Une fois que la première dose du vaccin est administrée, le bénéficiaire devra prendre la deuxième dose à la date qui lui sera indiquée par les autorités sanitaires. Après avoir pris les deux doses, les vaccinés pourront télécharger le certificat de vaccination sur la plateforme du site officiel de la campagne de vaccination. Il est à rappeler que deux millions de doses, produites par le laboratoire britannique AstraZeneca et acheminées depuis l'Inde, ont été livrées au Maroc plus tôt, le 22 janvier, en vue de vacciner 1 million de Marocains dans une première phase. À ce jour et en tout, le Maroc a reçu 1 million de doses du laboratoire chinois Sinopharm et 6 millions de doses du vaccin AstraZeneca permettant au Maroc de vacciner plusieurs publics et le grand public âgé de plus de 60 ans, soit les plus vulnérables.

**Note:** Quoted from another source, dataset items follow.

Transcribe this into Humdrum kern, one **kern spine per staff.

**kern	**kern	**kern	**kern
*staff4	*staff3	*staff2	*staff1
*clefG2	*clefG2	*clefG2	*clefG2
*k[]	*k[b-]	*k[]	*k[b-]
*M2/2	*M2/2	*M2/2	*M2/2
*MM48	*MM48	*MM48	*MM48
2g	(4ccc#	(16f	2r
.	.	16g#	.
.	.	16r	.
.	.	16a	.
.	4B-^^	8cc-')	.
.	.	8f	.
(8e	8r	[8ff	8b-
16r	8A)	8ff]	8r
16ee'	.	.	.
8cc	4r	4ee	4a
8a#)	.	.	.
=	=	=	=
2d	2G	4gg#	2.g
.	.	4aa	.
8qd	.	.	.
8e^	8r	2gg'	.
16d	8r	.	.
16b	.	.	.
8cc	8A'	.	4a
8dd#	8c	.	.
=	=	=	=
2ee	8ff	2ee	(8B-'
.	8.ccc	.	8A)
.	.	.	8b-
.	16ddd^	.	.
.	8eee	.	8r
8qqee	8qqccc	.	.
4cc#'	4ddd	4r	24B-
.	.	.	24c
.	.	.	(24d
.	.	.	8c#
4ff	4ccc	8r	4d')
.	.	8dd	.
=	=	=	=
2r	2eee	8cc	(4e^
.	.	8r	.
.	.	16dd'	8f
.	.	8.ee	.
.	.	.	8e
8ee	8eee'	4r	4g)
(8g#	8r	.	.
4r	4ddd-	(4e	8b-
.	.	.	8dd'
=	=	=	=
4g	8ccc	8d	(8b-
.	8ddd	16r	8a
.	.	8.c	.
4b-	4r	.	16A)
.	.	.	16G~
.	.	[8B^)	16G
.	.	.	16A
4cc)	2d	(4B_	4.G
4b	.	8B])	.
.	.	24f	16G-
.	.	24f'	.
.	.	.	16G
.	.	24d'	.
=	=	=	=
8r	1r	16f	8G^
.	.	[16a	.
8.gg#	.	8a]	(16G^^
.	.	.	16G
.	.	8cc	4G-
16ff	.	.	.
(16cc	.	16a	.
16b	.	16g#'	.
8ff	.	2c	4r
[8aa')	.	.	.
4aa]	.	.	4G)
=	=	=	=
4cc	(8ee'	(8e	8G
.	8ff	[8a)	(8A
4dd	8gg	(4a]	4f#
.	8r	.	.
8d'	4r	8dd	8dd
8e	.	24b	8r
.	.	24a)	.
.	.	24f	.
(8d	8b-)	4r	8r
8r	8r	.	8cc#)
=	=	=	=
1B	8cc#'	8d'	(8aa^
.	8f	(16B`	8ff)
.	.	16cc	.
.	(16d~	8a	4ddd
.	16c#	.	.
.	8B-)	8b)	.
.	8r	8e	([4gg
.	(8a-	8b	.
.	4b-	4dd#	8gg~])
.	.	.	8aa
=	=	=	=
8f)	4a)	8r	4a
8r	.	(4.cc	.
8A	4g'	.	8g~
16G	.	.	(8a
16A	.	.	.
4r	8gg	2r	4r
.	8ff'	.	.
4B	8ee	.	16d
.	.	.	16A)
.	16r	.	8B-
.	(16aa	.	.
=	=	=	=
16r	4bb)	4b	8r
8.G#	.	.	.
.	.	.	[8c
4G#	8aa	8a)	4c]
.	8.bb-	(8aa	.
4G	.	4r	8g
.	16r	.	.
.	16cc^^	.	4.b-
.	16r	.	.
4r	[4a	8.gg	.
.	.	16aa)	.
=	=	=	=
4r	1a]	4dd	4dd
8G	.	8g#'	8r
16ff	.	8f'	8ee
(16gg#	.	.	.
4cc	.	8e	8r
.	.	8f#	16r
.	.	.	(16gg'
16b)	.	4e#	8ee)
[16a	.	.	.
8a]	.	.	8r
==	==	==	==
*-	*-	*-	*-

Présentant mardi 16 février à Rabat le bilan bimensuel relatif à la situation épidémiologique, M. Meziane Belfkih, chef de la division des maladies transmissibles à la direction de l'épidémiologie et de lutte contre les maladies a relevé que le taux de reproduction (R0) du Covid-19 affichait une amélioration pour la 13e semaine consécutive pour se stabiliser à 0,85 dimanche dernier, précisant que la courbe des décès a également enregistré une baisse de 30 % au cours de la semaine dernière.
Des indicateurs qui, d'après les observateurs et les analystes, affichent d'ores et déjà le succès de cette campagne. D'ailleurs, le Maroc n'en est pas à sa première compagne de vaccination nationale. En 2013, une campagne a été lancée contre la rougeole et la rubéole. Elle a touché 11 millions de personnes âgées de 9 mois à 18 ans, soit le tiers de la population. Ladite campagne s'est étalée sur 4 semaines. Pour l'anecdote, ces maladies étaient présentes dans pratiquement tous les foyers, et la situation a rapidement basculé vers à peine 4 ou 5 cas de rougeole par an.